[Items from a dataset]
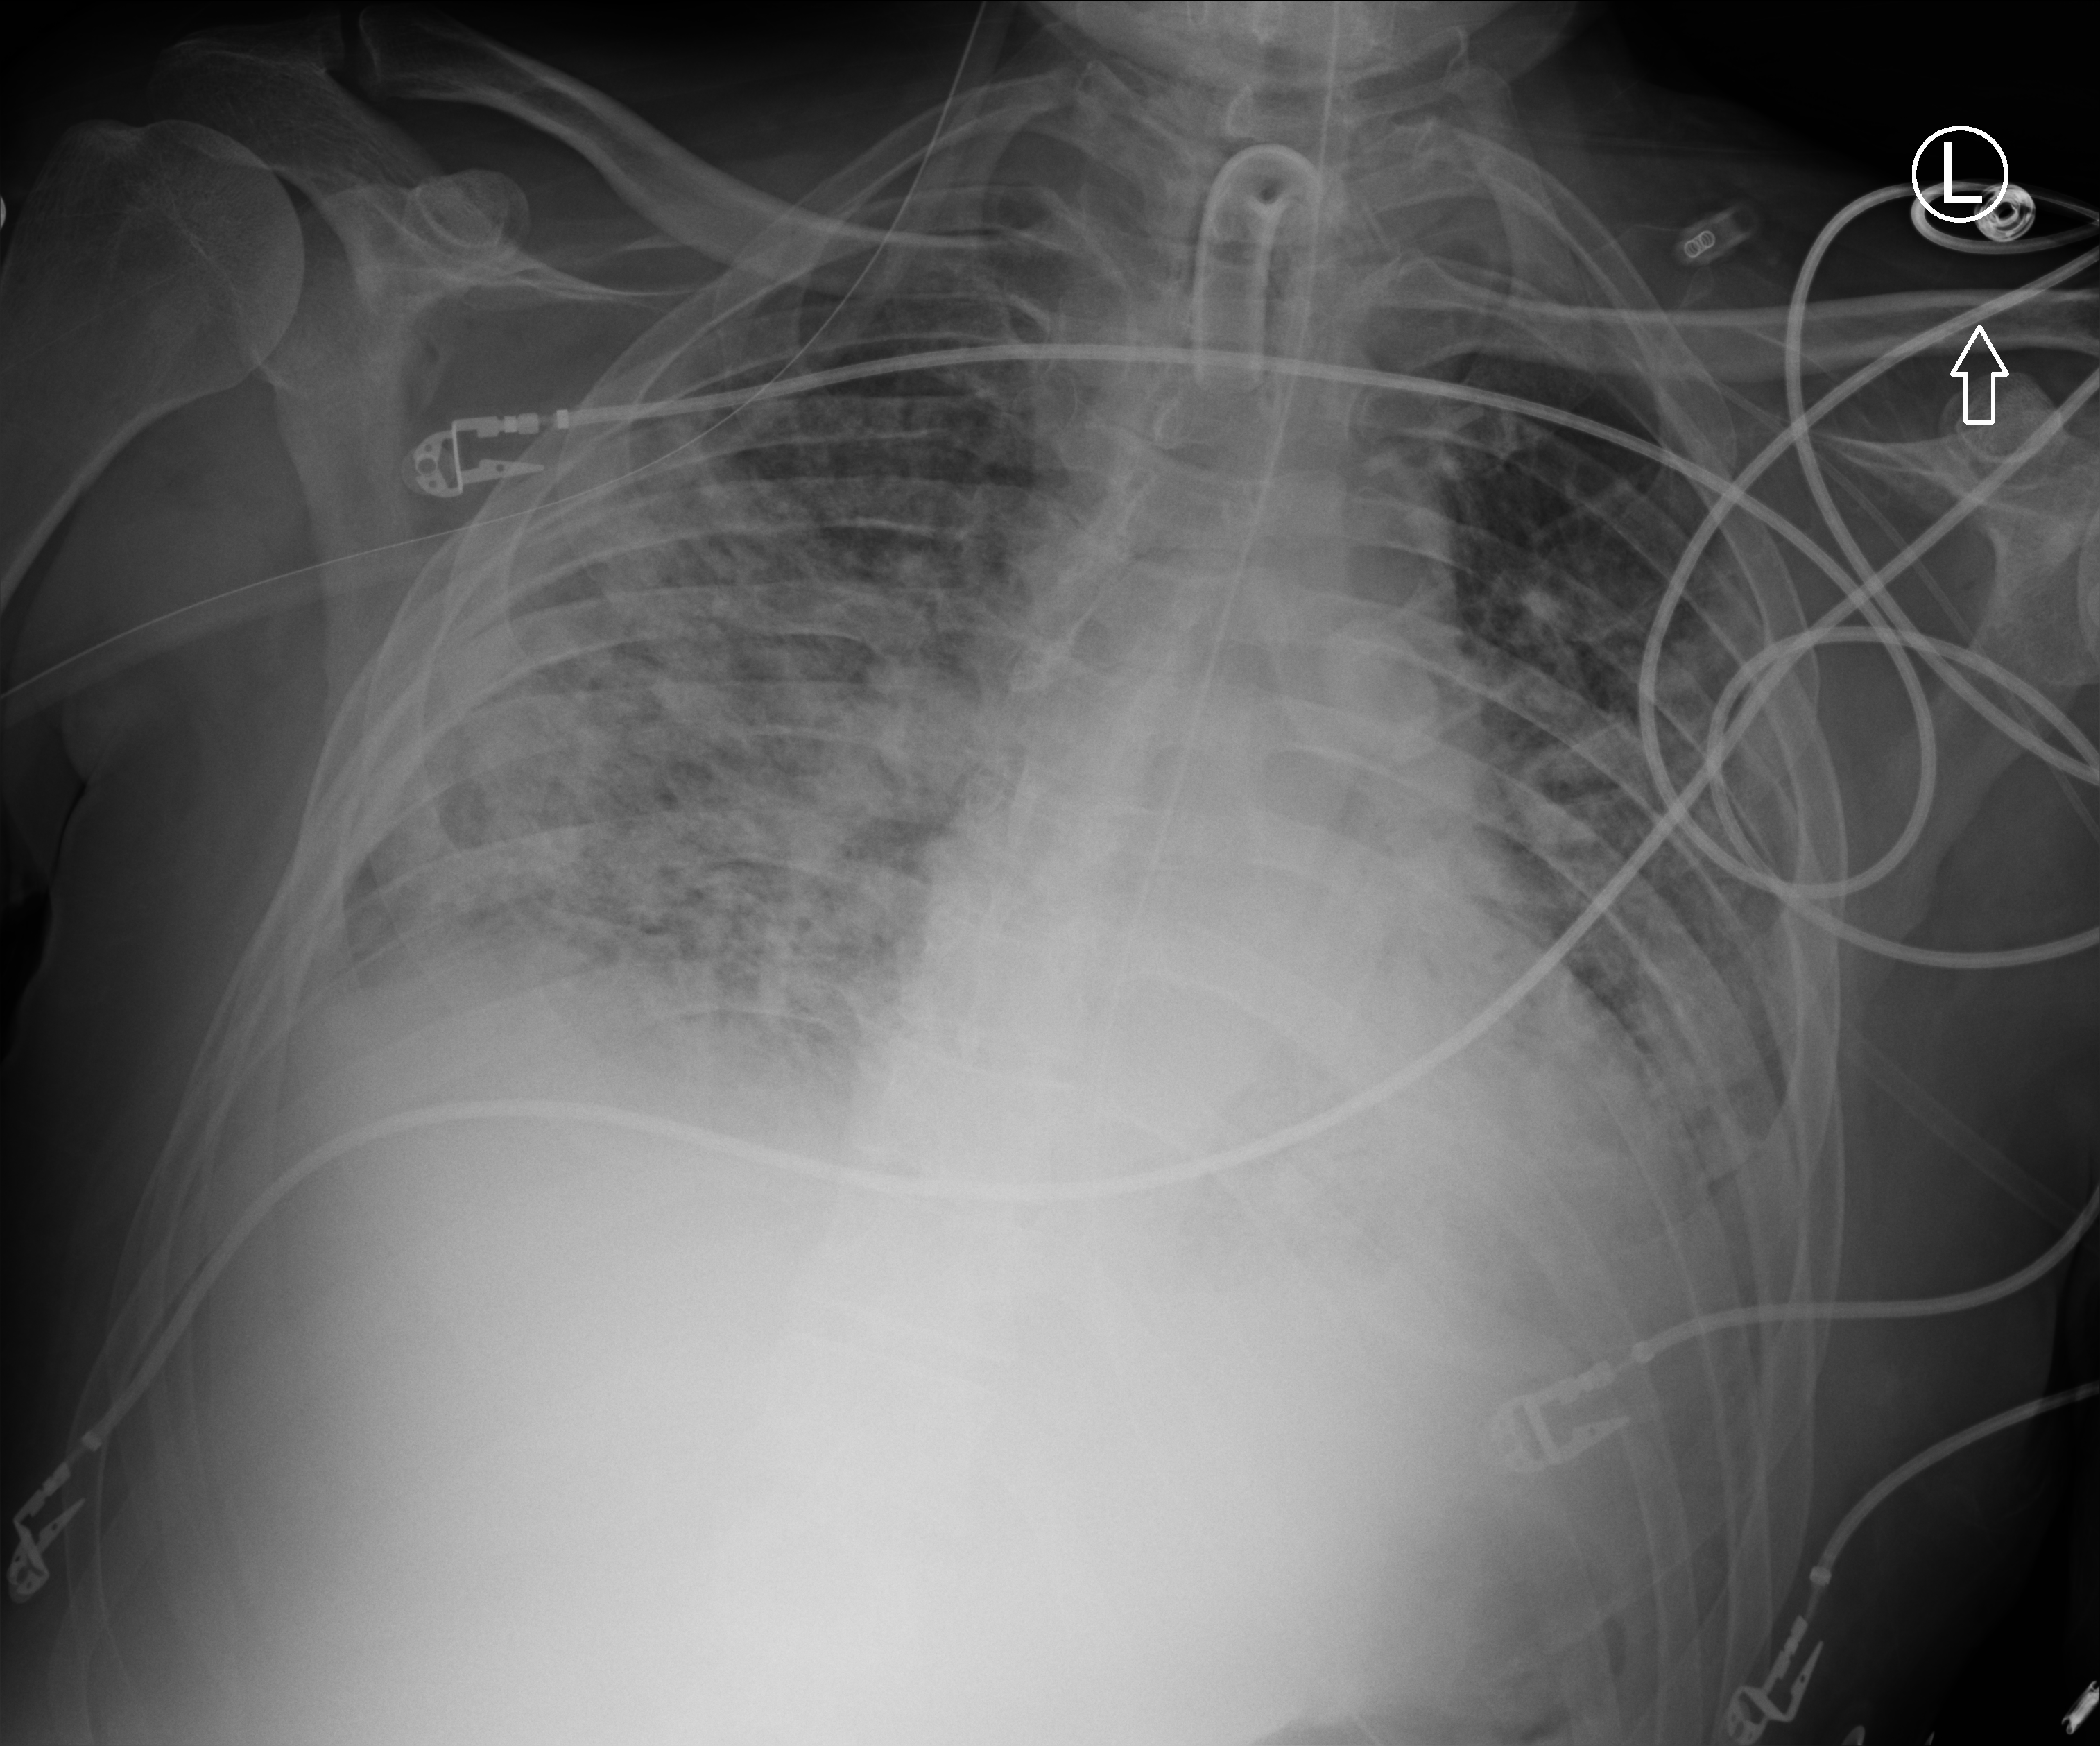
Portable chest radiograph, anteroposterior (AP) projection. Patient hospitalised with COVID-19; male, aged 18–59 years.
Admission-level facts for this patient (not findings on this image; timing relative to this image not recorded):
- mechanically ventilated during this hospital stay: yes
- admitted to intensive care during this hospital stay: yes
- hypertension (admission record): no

--- REQUIRED WORK ---
What you give back should be the lines from the one with "- admitted to" to the end of the data, copied exactly, both ends included.

--- RESPONSE TO THIS TASK ---
- admitted to intensive care during this hospital stay: yes
- hypertension (admission record): no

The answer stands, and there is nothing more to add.